Students are sensitive to the market, just like anyone else, and so we’re seeing a growing number of STEM majors (and a declining number of liberal arts majors). Campus Philly is using this insight in a couple of ways. First, we make sure our employers know about it. We publish the number of STEM majors in Greater Philadelphia in part so our employers and those thinking of moving or starting a business here know that we generate our own talent and don’t have to import it. And second, we have grown the number of events we’re involved in that are STEM specific, from our own Wired Philly event (which connects these majors to employers in some likely and unlikely industries) to participating in Philly Tech Week and the Philadelphia Science Festival.
In recent years, your organization has focused on attracting millennial talent. Given that millennials are often drawn to dense cultural and economic hubs like New York and San Francisco, what is your strategy for outpacing these competitors?
We don’t think in terms of outpacing other cities, but rather shaping the future of Philadelphia in the best way possible. We’re a city of 1.5 million residents, but built for two million people. After decades of declining population, we’ve experienced ten straight years of population growth, which is driving more job opportunity, more revenue for city services, and improved neighborhoods. Our question is, how can we build on that growth in a way that integrates those in our city who have been left behind, continue to welcome newcomers to vibrant neighborhoods, and maintain the qualities that make Philadelphia unique (like our Super Bowl championship)?
Campus Philly is often lauded as an example of a successful public-private partnership. What can cities learn from your work with the City of Philadelphia and other local institutions?

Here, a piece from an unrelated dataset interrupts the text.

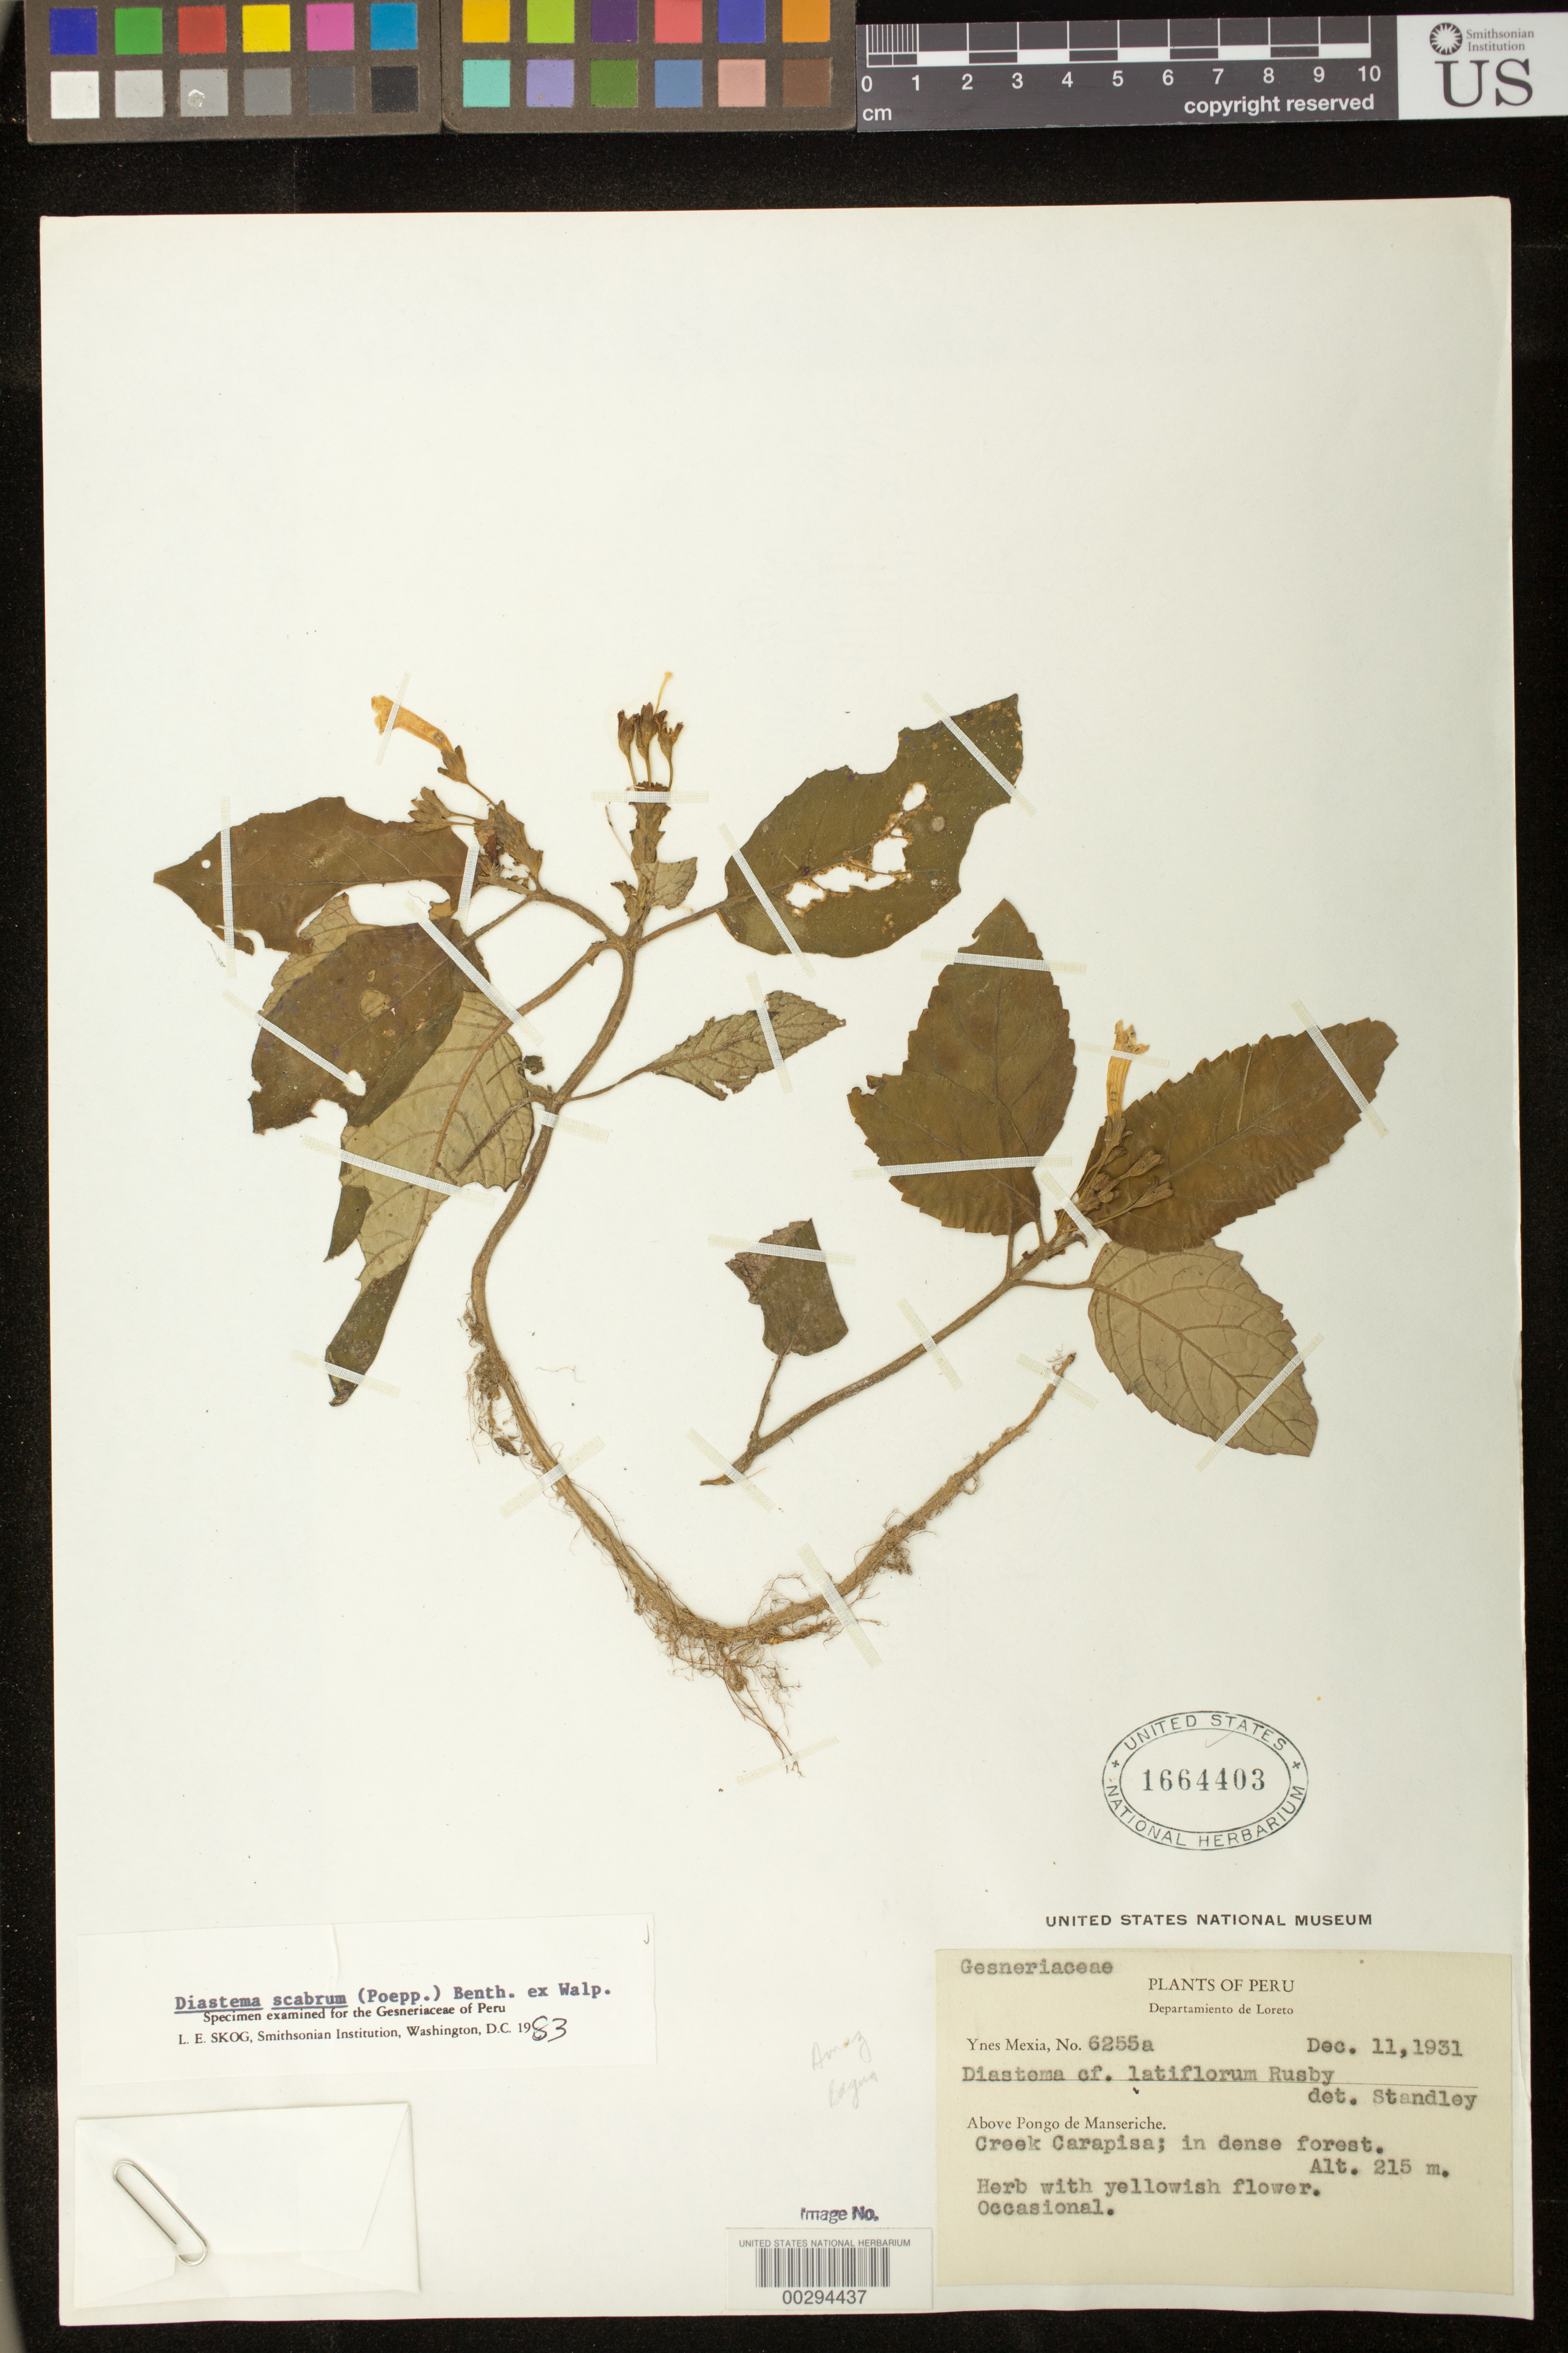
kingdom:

We’re lucky to have a diverse revenue stream from our 34 higher education partners, 40-plus employer members, and the City of Philadelphia. But it is no small feat maintaining all of those partnerships in a way that drives value for them and allows us to stay mission-focused. We’ve found that if we concentrate on the student — his or her needs in college, over the summer, after graduation — then we’re benefiting all of our other partners as well. So that’s what we do. We are single-mindedly focused on the student and the question, “Will this make her fall in love with Philadelphia?” Turns out, the answer is “yes!” more often than not.
Deborah Diamond has served as the President of Campus Philly since October 2010, doubling the organization’s partnerships, budget, staff, and programs in that time. Prior to Campus Philly, Deborah was Vice President at The Melior Group, a market research and consulting firm in Philadelphia, and served as a Director of Research and Strategy at Visit Philadelphia, the regional tourism marketing organization from 2003 to 2008.